Joseph Walser's Machine
~ Goncalo Tavares

The machine weighs heavy on everything it seems in ‘Joseph Walser's Machine'. Heavier still is the common metaphor running throughout the novella which binds the allegory-laden, sparse and stoic landscape of the book. History is a machine. War is a machine. And the scant rare emotions as well as the excitement, thus generated if at all in the characters' routine existence, get imbued by the machine.
Set somewhere that could be anywhere, the context of war that inspires, terrifies, numbs and disgusts in equal measures, reflects our times bursting at the seams.

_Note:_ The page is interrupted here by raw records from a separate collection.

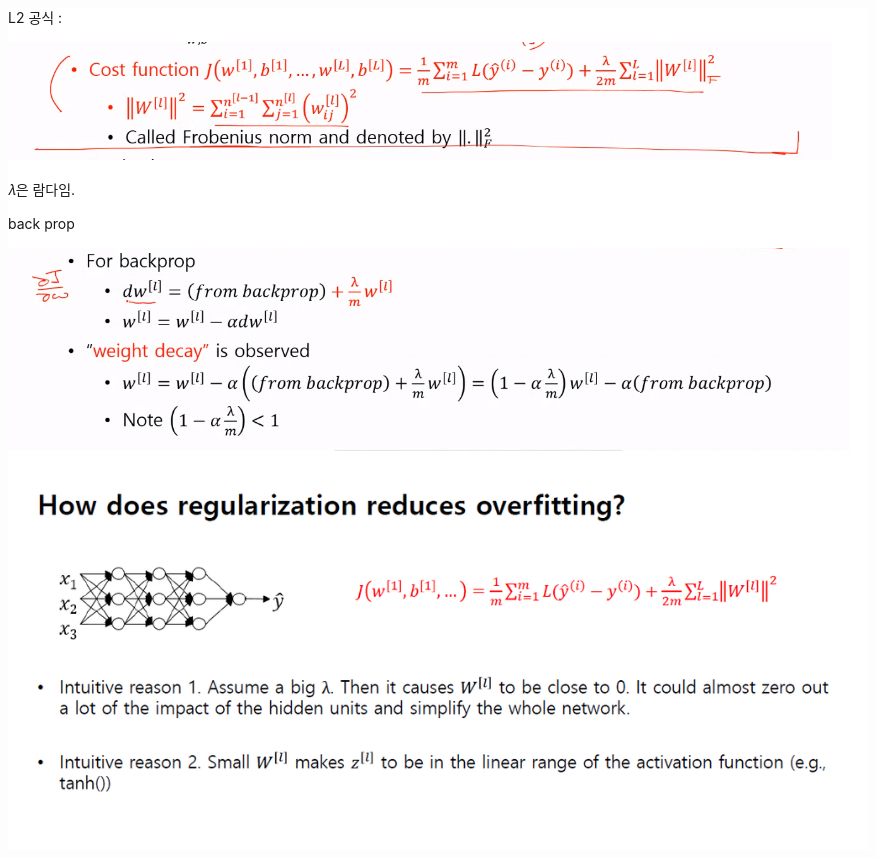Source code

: 





L2 공식 : 

![1587969593604](assets/1587969593604.png)





𝜆은 람다임.



back prop

![1587969610190](assets/1587969610190.png)



![1587970189566](assets/1587970189566.png)
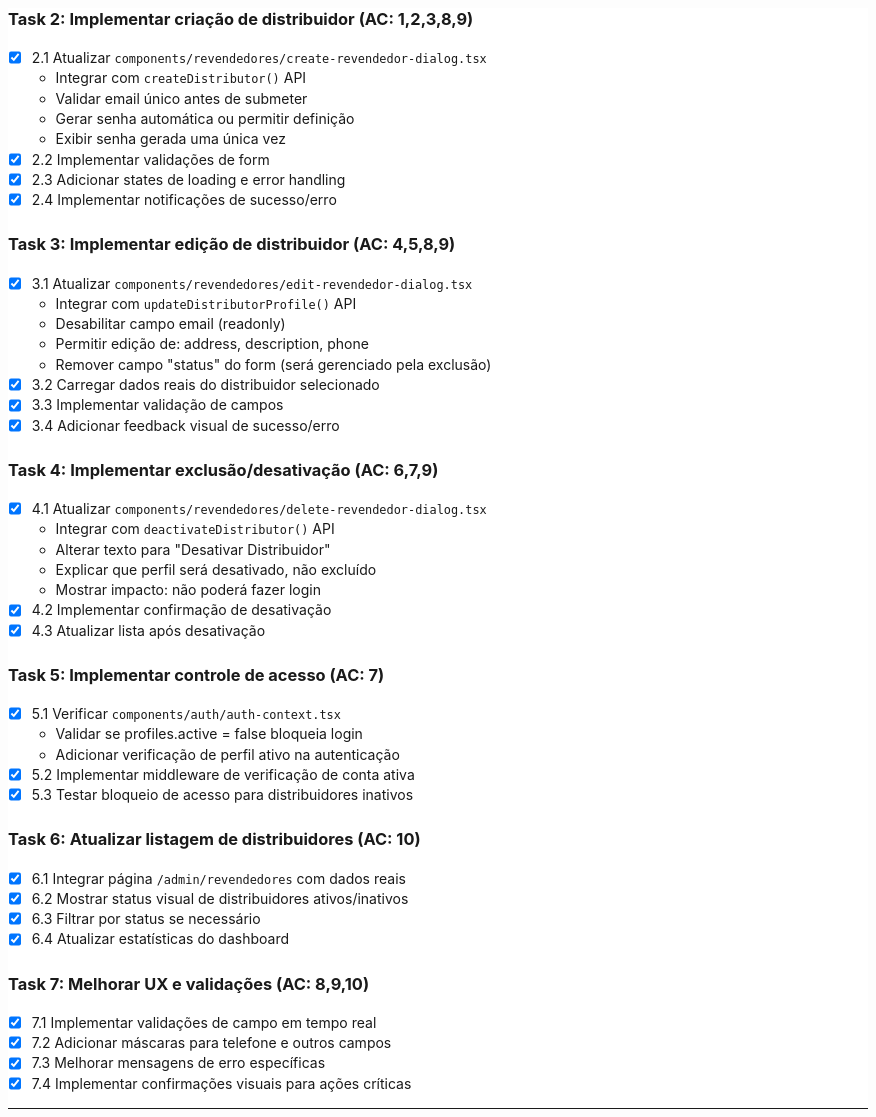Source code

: ### **Task 2: Implementar criação de distribuidor** (AC: 1,2,3,8,9)
- [x] 2.1 Atualizar `components/revendedores/create-revendedor-dialog.tsx`
  - Integrar com `createDistributor()` API
  - Validar email único antes de submeter
  - Gerar senha automática ou permitir definição
  - Exibir senha gerada uma única vez
- [x] 2.2 Implementar validações de form
- [x] 2.3 Adicionar states de loading e error handling
- [x] 2.4 Implementar notificações de sucesso/erro

### **Task 3: Implementar edição de distribuidor** (AC: 4,5,8,9)
- [x] 3.1 Atualizar `components/revendedores/edit-revendedor-dialog.tsx`
  - Integrar com `updateDistributorProfile()` API
  - Desabilitar campo email (readonly)
  - Permitir edição de: address, description, phone
  - Remover campo "status" do form (será gerenciado pela exclusão)
- [x] 3.2 Carregar dados reais do distribuidor selecionado
- [x] 3.3 Implementar validação de campos
- [x] 3.4 Adicionar feedback visual de sucesso/erro

### **Task 4: Implementar exclusão/desativação** (AC: 6,7,9)
- [x] 4.1 Atualizar `components/revendedores/delete-revendedor-dialog.tsx`
  - Integrar com `deactivateDistributor()` API
  - Alterar texto para "Desativar Distribuidor"
  - Explicar que perfil será desativado, não excluído
  - Mostrar impacto: não poderá fazer login
- [x] 4.2 Implementar confirmação de desativação
- [x] 4.3 Atualizar lista após desativação

### **Task 5: Implementar controle de acesso** (AC: 7)
- [x] 5.1 Verificar `components/auth/auth-context.tsx`
  - Validar se profiles.active = false bloqueia login
  - Adicionar verificação de perfil ativo na autenticação
- [x] 5.2 Implementar middleware de verificação de conta ativa
- [x] 5.3 Testar bloqueio de acesso para distribuidores inativos

### **Task 6: Atualizar listagem de distribuidores** (AC: 10)
- [x] 6.1 Integrar página `/admin/revendedores` com dados reais
- [x] 6.2 Mostrar status visual de distribuidores ativos/inativos
- [x] 6.3 Filtrar por status se necessário
- [x] 6.4 Atualizar estatísticas do dashboard

### **Task 7: Melhorar UX e validações** (AC: 8,9,10)
- [x] 7.1 Implementar validações de campo em tempo real
- [x] 7.2 Adicionar máscaras para telefone e outros campos
- [x] 7.3 Melhorar mensagens de erro específicas
- [x] 7.4 Implementar confirmações visuais para ações críticas

---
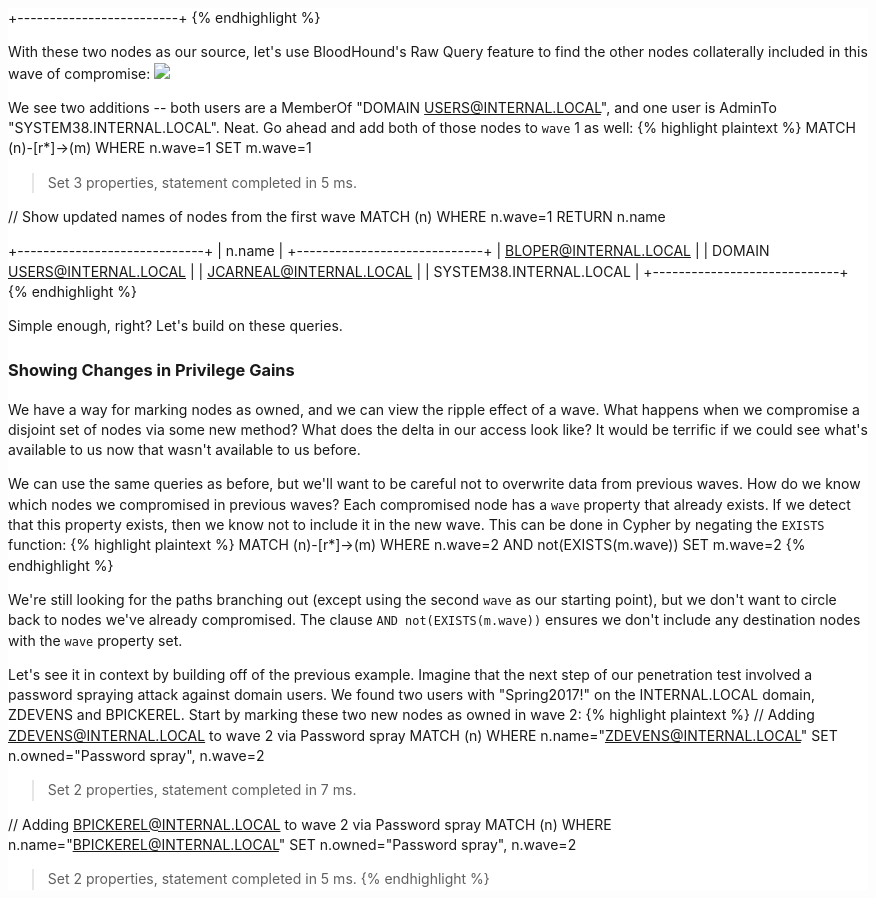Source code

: +-------------------------+
{% endhighlight %}

With these two nodes as our source, let's use BloodHound's Raw Query feature to find the other nodes collaterally included in this wave of compromise:
<a href="{{ site.urlimg }}wave1.png" target="_blank"><img src="{{ site.urlimg }}wave1.png"></a>

We see two additions -- both users are a MemberOf "DOMAIN USERS@INTERNAL.LOCAL", and one user is AdminTo "SYSTEM38.INTERNAL.LOCAL". Neat. Go ahead and add both of those nodes to `wave` 1 as well:
{% highlight plaintext %}
MATCH (n)-[r*]->(m) WHERE n.wave=1 SET m.wave=1
 > Set 3 properties, statement completed in 5 ms.

// Show updated names of nodes from the first wave
MATCH (n) WHERE n.wave=1 RETURN n.name

+-----------------------------+
| n.name                      |
+-----------------------------+
| BLOPER@INTERNAL.LOCAL       |
| DOMAIN USERS@INTERNAL.LOCAL |
| JCARNEAL@INTERNAL.LOCAL     |
| SYSTEM38.INTERNAL.LOCAL     |
+-----------------------------+
{% endhighlight %}

Simple enough, right? Let's build on these queries.

### Showing Changes in Privilege Gains
We have a way for marking nodes as owned, and we can view the ripple effect of a wave. What happens when we compromise a disjoint set of nodes via some new method? What does the delta in our access look like? It would be terrific if we could see what's available to us now that wasn't available to us before.

We can use the same queries as before, but we'll want to be careful not to overwrite data from previous waves. How do we know which nodes we compromised in previous waves? Each compromised node has a `wave` property that already exists. If we detect that this property exists, then we know not to include it in the new wave. This can be done in Cypher by negating the `EXISTS` function:
{% highlight plaintext %}
MATCH (n)-[r*]->(m) WHERE n.wave=2 AND not(EXISTS(m.wave)) SET m.wave=2
{% endhighlight %}

We're still looking for the paths branching out (except using the second `wave` as our starting point), but we don't want to circle back to nodes we've already compromised. The clause `AND not(EXISTS(m.wave))` ensures we don't include any destination nodes with the `wave` property set.

Let's see it in context by building off of the previous example. Imagine that the next step of our penetration test involved a password spraying attack against domain users. We found two users with "Spring2017!" on the INTERNAL.LOCAL domain, ZDEVENS and BPICKEREL. Start by marking these two new nodes as owned in wave 2:
{% highlight plaintext %}
// Adding ZDEVENS@INTERNAL.LOCAL to wave 2 via Password spray
MATCH (n) WHERE n.name="ZDEVENS@INTERNAL.LOCAL" SET n.owned="Password spray", n.wave=2
> Set 2 properties, statement completed in 7 ms.

// Adding BPICKEREL@INTERNAL.LOCAL to wave 2 via Password spray
MATCH (n) WHERE n.name="BPICKEREL@INTERNAL.LOCAL" SET n.owned="Password spray", n.wave=2
> Set 2 properties, statement completed in 5 ms.
{% endhighlight %}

“Joseph Walser's expression of perfect concentration irritated Klober
and the other workers, but at the same time it was clear that the act of
pulling the table didn't constitute an affront. It was unthinkable that Walser
could commit an affront.”

In Joseph Walser, Goncalo Tavares creates the hero of this age, the apparently unassuming, self-effacing lead who would survive anything by doing the least, by not interfering, and not questioning the status quo. And yet, here is an existential hero who a Camus or a Kafka would probably be keen to look into. Would the same not go for Dostoevsky?

Walser embodies his own alter-ego, a character trait that defines the postmodern protagonist. While his counterpart, Klober, interweaves the third person narrative with an endless monologic tirade of rhetoric, and thus expressing a closed circuit surveillance device that runs the danger of exploding itself for has it worked or laboured the machine a little bit too much.

The narrative framework gets only a scattered cast. They dice, they play; whittling the weekends of their lives. On the machines they work, assuming to revel in alternating the perfectly ‘rational' rhythm of reality of the times.
Even so, the wars that are fought or avoided, carry a common humming thread. It projects a life that breeds inactivity within an impassioned sense of the mechanical. Guilt, shame, pride or passion are evenly unfelt.
And yet, the writing deploys, emerging slowly like life's own invisible designs, the element of the unexpected, however weak:

“An absurd thought even popped into his head, that he should start
stealing a piece, albeit a tiny one, from each weapon in the city, and thus,
through almost imperceptible means, put an end to all the bother. “A oneman
conspiracy,” said Walser, and he couldn't stop smiling at how
ridiculous the idea was.”

Tavares attempts to halt his tale in an interesting-unforeseen turn of events, in a situation where a series of monotonous actions get overwhelmed by their own mechanistic discipline. In the end, something must give way to the human oddity. For being odd in the perfectly even levelled life is something that still remains at the heart of humanity.

The writing is deliberately succinct, which allows the reader to remain vigilant of the paragraphic climb. The reader feels what lies behind the façade without an actual commonplace deployment of that much used device, irony. The dual character of the linguistic register could be perceived, at times, almost immediately. As a semantic whole, Joseph Walser's Machine must be considered a definitive unit in the “Kingdom” series.